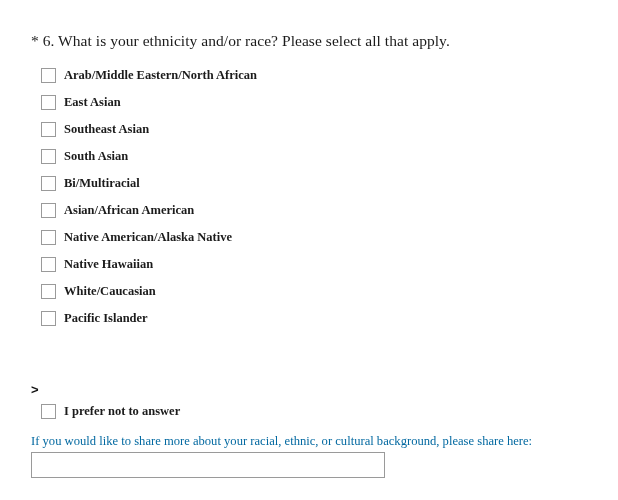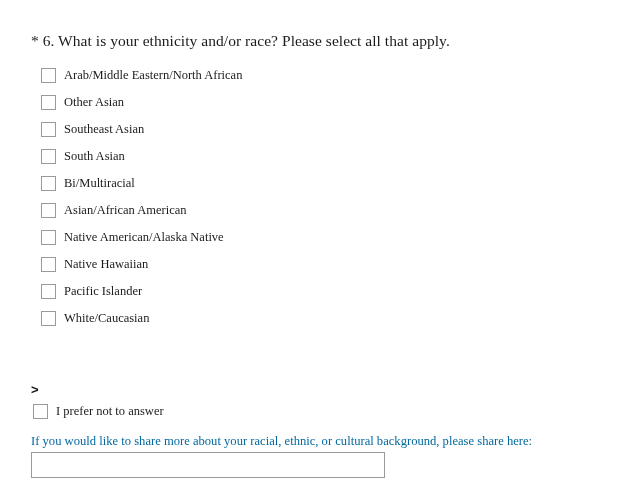--- a/index.html
+++ b/index.html
@@ -59,36 +59,37 @@
     flex: 0 0 auto;
     border-radius: 0;
   }
 
   .option-label {
     margin-left: 8px;
     font-size: 12.5px;
     line-height: 15px;
     color: #1b1b1b;
     white-space: nowrap;
+    font-weight: bold;
   }
 
   .caret-row {
     position: absolute;
     left: 31px;
     top: 382px;
     font-family: "Liberation Sans", sans-serif;
     font-size: 13px;
     font-weight: bold;
     line-height: 15px;
     color: #111111;
   }
 
   .optout-row {
     position: absolute;
-    left: 33px;
+    left: 41px;
     top: 404px;
     display: flex;
     align-items: center;
   }
 
   .followup-text {
     position: absolute;
     left: 31px;
     top: 433px;
     font-size: 12.6px;
@@ -123,21 +124,21 @@
 
   <div class="options-list">
 
     <div class="option-row">
       <span class="checkbox-box"></span>
       <span class="option-label">Arab/Middle Eastern/North African</span>
     </div>
 
     <div class="option-row">
       <span class="checkbox-box"></span>
-      <span class="option-label">Other Asian</span>
+      <span class="option-label">East Asian</span>
     </div>
 
     <div class="option-row">
       <span class="checkbox-box"></span>
       <span class="option-label">Southeast Asian</span>
     </div>
 
     <div class="option-row">
       <span class="checkbox-box"></span>
       <span class="option-label">South Asian</span>
@@ -159,26 +160,26 @@
       <span class="option-label">Native American/Alaska Native</span>
     </div>
 
     <div class="option-row">
       <span class="checkbox-box"></span>
       <span class="option-label">Native Hawaiian</span>
     </div>
 
     <div class="option-row">
       <span class="checkbox-box"></span>
-      <span class="option-label">Pacific Islander</span>
+      <span class="option-label">White/Caucasian</span>
     </div>
 
     <div class="option-row">
       <span class="checkbox-box"></span>
-      <span class="option-label">White/Caucasian</span>
+      <span class="option-label">Pacific Islander</span>
     </div>
 
 
   </div>
 
   <div class="caret-row">&gt;</div>
 
   <div class="optout-row">
     <span class="checkbox-box"></span>
     <span class="option-label">I prefer not to answer</span>

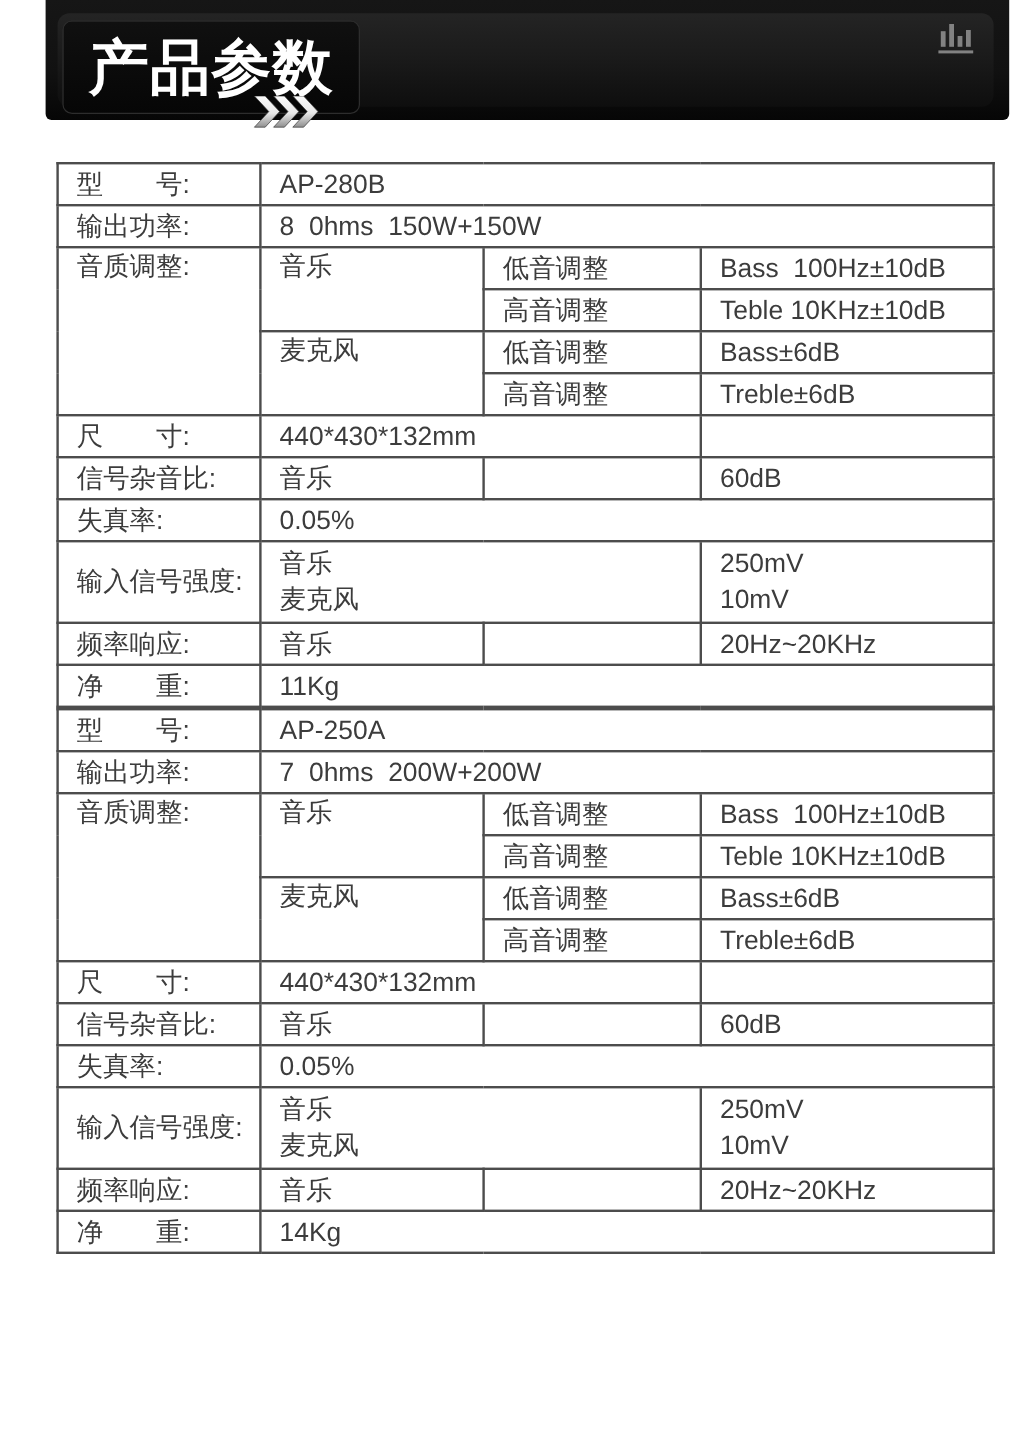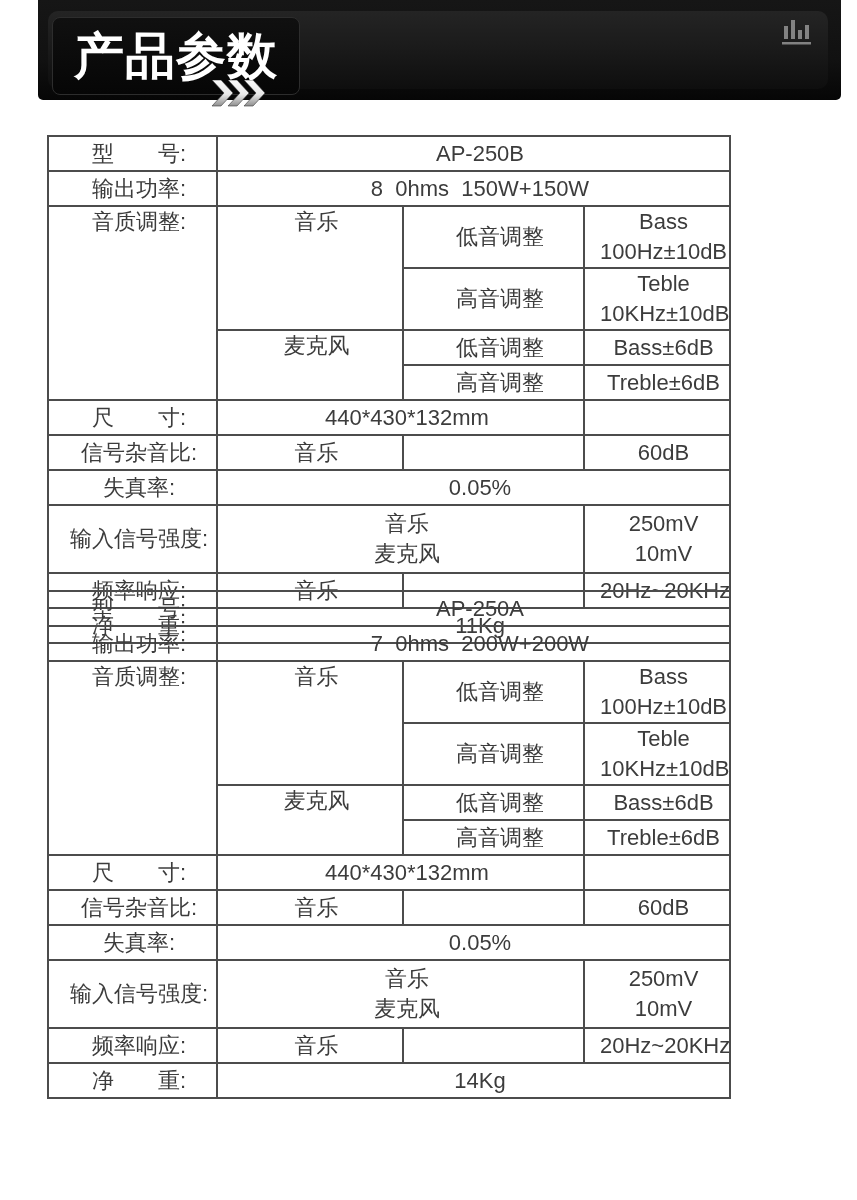--- a/index.html
+++ b/index.html
@@ -29,21 +29,21 @@
   .title-text {
     color: #ffffff; font-weight: bold; font-size: 50px; letter-spacing: 1px;
     line-height: 1; white-space: nowrap; text-align: center;
   }
   .chevrons { position: absolute; left: 172px; top: 80px; }
   .chart-icon { position: absolute; left: 742px; top: 17px; }
 
   
   table.spec {
     position: absolute; left: 47px; border-collapse: collapse;
-    table-layout: fixed; width: 684px; text-align: center;
+    table-layout: fixed; width: 782px;
   }
   .t1 { top: 135px; }
   .t2 { top: 590px; }
   table.spec td {
     border: 2px solid #4c4c4c; height: 33px;
     color: #3c3c3c; font-size: 22px; line-height: 30px;
     padding: 0 2px 0 15px; white-space: pre-wrap;
     vertical-align: middle; overflow: hidden;
   }
   td.lbl { padding-left: 8px; }
@@ -92,21 +92,21 @@
   <table class="spec t1">
     <colgroup>
         <col style="width:169px">
         <col style="width:186px">
         <col style="width:181px">
         <col>
       </colgroup>
     <tbody>
         <tr>
       <td class="lbl">型　　号:</td>
-      <td colspan="3">AP-250B</td>
+      <td colspan="3">AP-280B</td>
     </tr>
     <tr>
       <td class="lbl">输出功率:</td>
       <td colspan="3">8  0hms  150W+150W</td>
     </tr>
     <tr>
       <td class="lbl" rowspan="4" style="vertical-align:top;">音质调整:</td>
       <td rowspan="2" style="vertical-align:top;">音乐</td>
       <td>低音调整</td>
       <td>Bass  100Hz±10dB</td>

### Work instruction
Set down the entire material verbatim, with each picture left out.

### Exercise response
--- a/index.html
+++ b/index.html
@@ -59,36 +59,37 @@
     flex: 0 0 auto;
     border-radius: 0;
   }
 
   .option-label {
     margin-left: 8px;
     font-size: 12.5px;
     line-height: 15px;
     color: #1b1b1b;
     white-space: nowrap;
+    font-weight: bold;
   }
 
   .caret-row {
     position: absolute;
     left: 31px;
     top: 382px;
     font-family: "Liberation Sans", sans-serif;
     font-size: 13px;
     font-weight: bold;
     line-height: 15px;
     color: #111111;
   }
 
   .optout-row {
     position: absolute;
-    left: 33px;
+    left: 41px;
     top: 404px;
     display: flex;
     align-items: center;
   }
 
   .followup-text {
     position: absolute;
     left: 31px;
     top: 433px;
     font-size: 12.6px;
@@ -123,21 +124,21 @@
 
   <div class="options-list">
 
     <div class="option-row">
       <span class="checkbox-box"></span>
       <span class="option-label">Arab/Middle Eastern/North African</span>
     </div>
 
     <div class="option-row">
       <span class="checkbox-box"></span>
-      <span class="option-label">Other Asian</span>
+      <span class="option-label">East Asian</span>
     </div>
 
     <div class="option-row">
       <span class="checkbox-box"></span>
       <span class="option-label">Southeast Asian</span>
     </div>
 
     <div class="option-row">
       <span class="checkbox-box"></span>
       <span class="option-label">South Asian</span>
@@ -159,26 +160,26 @@
       <span class="option-label">Native American/Alaska Native</span>
     </div>
 
     <div class="option-row">
       <span class="checkbox-box"></span>
       <span class="option-label">Native Hawaiian</span>
     </div>
 
     <div class="option-row">
       <span class="checkbox-box"></span>
-      <span class="option-label">Pacific Islander</span>
+      <span class="option-label">White/Caucasian</span>
     </div>
 
     <div class="option-row">
       <span class="checkbox-box"></span>
-      <span class="option-label">White/Caucasian</span>
+      <span class="option-label">Pacific Islander</span>
     </div>
 
 
   </div>
 
   <div class="caret-row">&gt;</div>
 
   <div class="optout-row">
     <span class="checkbox-box"></span>
     <span class="option-label">I prefer not to answer</span>

--- a/index.html
+++ b/index.html
@@ -29,21 +29,21 @@
   .title-text {
     color: #ffffff; font-weight: bold; font-size: 50px; letter-spacing: 1px;
     line-height: 1; white-space: nowrap; text-align: center;
   }
   .chevrons { position: absolute; left: 172px; top: 80px; }
   .chart-icon { position: absolute; left: 742px; top: 17px; }
 
   
   table.spec {
     position: absolute; left: 47px; border-collapse: collapse;
-    table-layout: fixed; width: 684px; text-align: center;
+    table-layout: fixed; width: 782px;
   }
   .t1 { top: 135px; }
   .t2 { top: 590px; }
   table.spec td {
     border: 2px solid #4c4c4c; height: 33px;
     color: #3c3c3c; font-size: 22px; line-height: 30px;
     padding: 0 2px 0 15px; white-space: pre-wrap;
     vertical-align: middle; overflow: hidden;
   }
   td.lbl { padding-left: 8px; }
@@ -92,21 +92,21 @@
   <table class="spec t1">
     <colgroup>
         <col style="width:169px">
         <col style="width:186px">
         <col style="width:181px">
         <col>
       </colgroup>
     <tbody>
         <tr>
       <td class="lbl">型　　号:</td>
-      <td colspan="3">AP-250B</td>
+      <td colspan="3">AP-280B</td>
     </tr>
     <tr>
       <td class="lbl">输出功率:</td>
       <td colspan="3">8  0hms  150W+150W</td>
     </tr>
     <tr>
       <td class="lbl" rowspan="4" style="vertical-align:top;">音质调整:</td>
       <td rowspan="2" style="vertical-align:top;">音乐</td>
       <td>低音调整</td>
       <td>Bass  100Hz±10dB</td>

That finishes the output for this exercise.